§ PROBLEM STATEMENT: Retype, without any changes, the lines of the items from the line with "l viento, los" up to and including the last line of the items.

* * * * *

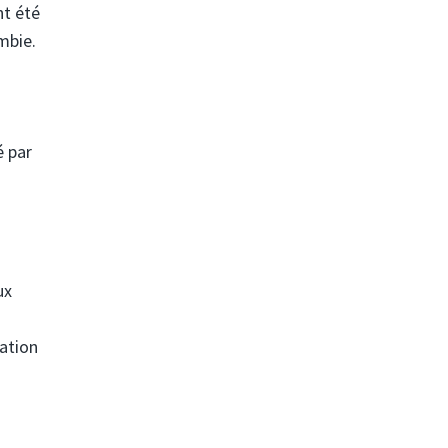
nt été
mbie.
é par
ux
mation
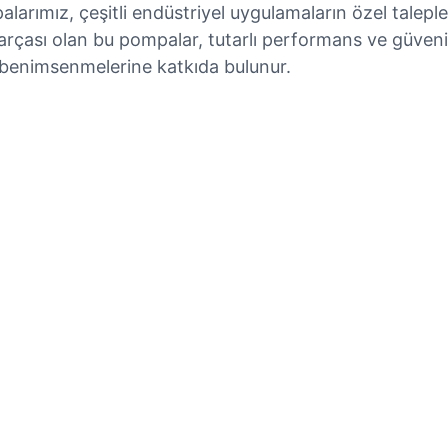
larımız, çeşitli endüstriyel uygulamaların özel talepler
arçası olan bu pompalar, tutarlı performans ve güvenilir
k benimsenmelerine katkıda bulunur.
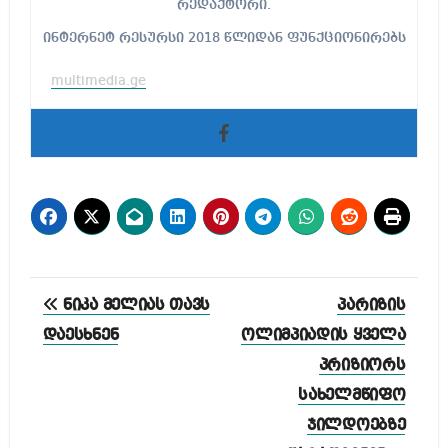
რედაქტორი.
ინტერნეტ რესურსი 2018 წლიდან ფუნქციონირებს
multimedia.ge
პოსტის
ნიკა მელიას თავს
პარიზის
ნავიგაცია
დაესხნენ
ოლიმპიადის ყველა
პრიზიორს
სახელმწიფო
ჯილდოებზე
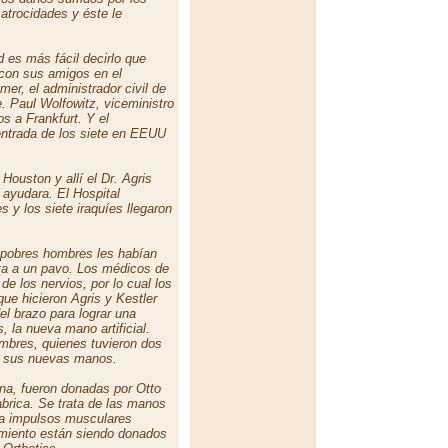
 atrocidades y éste le
 es más fácil decirlo que
 con sus amigos en el
er, el administrador civil de
. Paul Wolfowitz, viceministro
os a Frankfurt. Y el
entrada de los siete en EEUU
Houston y allí el Dr. Agris
 ayudara. El Hospital
s y los siete iraquíes llegaron
s pobres hombres les habían
ta a un pavo. Los médicos de
e los nervios, por lo cual los
que hicieron Agris y Kestler
del brazo para lograr una
, la nueva mano artificial.
ombres, quienes tuvieron dos
r sus nuevas manos.
una, fueron donadas por Otto
brica. Se trata de las manos
 a impulsos musculares
amiento están siendo donados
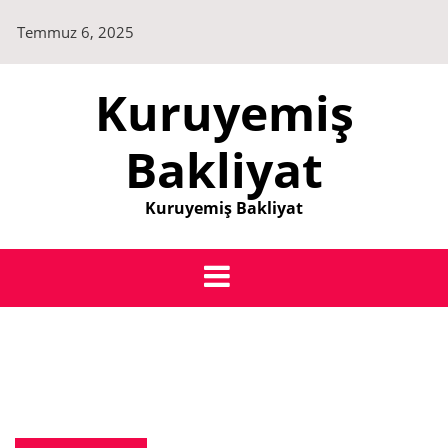
Skip
Temmuz 6, 2025
to
content
Kuruyemiş
Bakliyat
Kuruyemiş Bakliyat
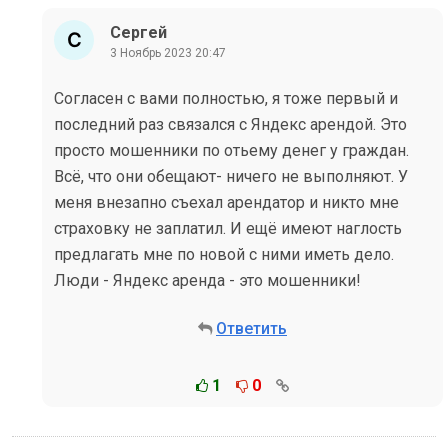
Сергей
3 Ноябрь 2023 20:47
Согласен с вами полностью, я тоже первый и
последний раз связался с Яндекс арендой. Это
просто мошенники по отьему денег у граждан.
Всё, что они обещают- ничего не выполняют. У
меня внезапно съехал арендатор и никто мне
страховку не заплатил. И ещё имеют наглость
предлагать мне по новой с ними иметь дело.
Люди - Яндекс аренда - это мошенники!
Ответить
1
0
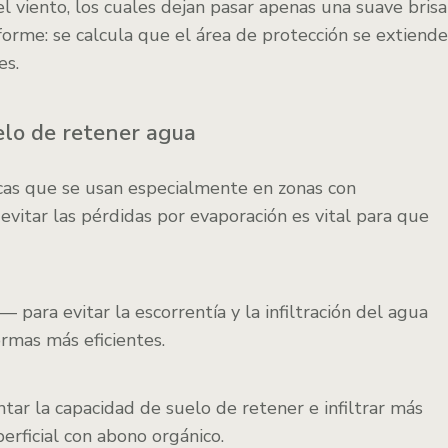
l viento, los cuales dejan pasar apenas una suave brisa
iforme: se calcula que el área de protección se extiende
es.
elo de retener agua
nicas que se usan especialmente en zonas con
 evitar las pérdidas por evaporación es vital para que
para evitar la escorrentía y la infiltración del agua
ormas más eficientes.
ar la capacidad de suelo de retener e infiltrar más
rficial con abono orgánico.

* * * * *

§ YOUR RESPONSE:
l viento, los cuales dejan pasar apenas una suave brisa
iforme: se calcula que el área de protección se extiende
es.
elo de retener agua
nicas que se usan especialmente en zonas con
 evitar las pérdidas por evaporación es vital para que
para evitar la escorrentía y la infiltración del agua
ormas más eficientes.
ar la capacidad de suelo de retener e infiltrar más
rficial con abono orgánico.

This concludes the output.